Altogether, our data on 2 models of Vhl deletion, in light of the available knowledge and published work, suggest that the changes in systemic energy metabolism are a consequence of increased osteolineage cell glycolysis and bone glucose uptake, whereas the high bone mass is presumably due to a combination of mechanisms, including — possibly among others — increased skeletal vascularization and altered angiogenic-osteogenic coupling, excessive glycolytic pathway activation in osteolineage cells, increased activity of early osteolineage cells with unbalanced bone formation and mineralization, and reduced bone resorption. These combined effects are mediated by dysregulation of various genes downstream of both HIF-1α and HIF-2α.

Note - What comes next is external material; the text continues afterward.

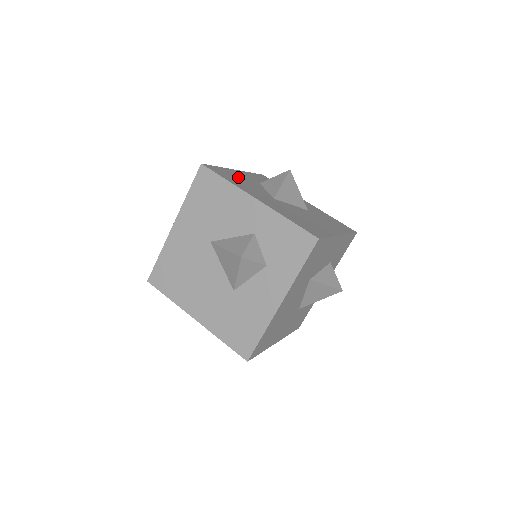
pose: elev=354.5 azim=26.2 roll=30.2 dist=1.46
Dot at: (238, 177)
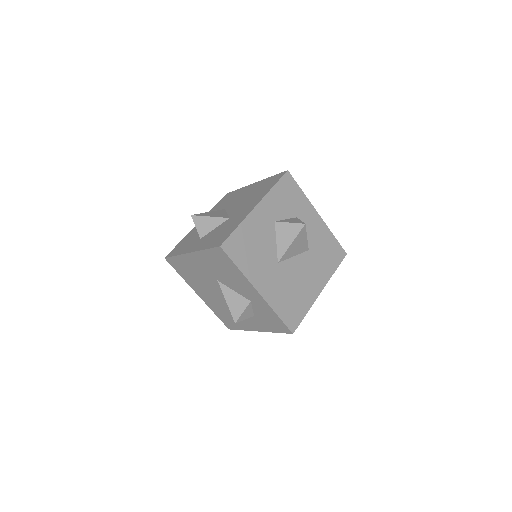
Dot at: (253, 237)
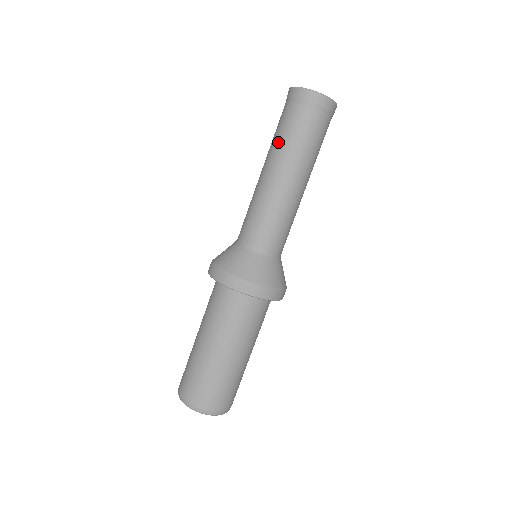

In conclusion, this study reveals that cellular glucose utilization by osteoblasts may represent an important determinant of global glucose homeostasis, with the capacity to override the established endocrine mechanisms involving the osteocalcin-insulin axis. This new link between bone and systemic energy metabolism may be direct, or act via as-yet-uncharacterized osteocrine factors, and stands under the control of the hypoxia signaling pathway in osteolineage cells (Figure 11). These findings may have implications for the future use of bone anabolic therapies for osteoporosis, particularly regarding their potential interplay with metabolic homeostasis and disorders such as obesity and diabetes mellitus.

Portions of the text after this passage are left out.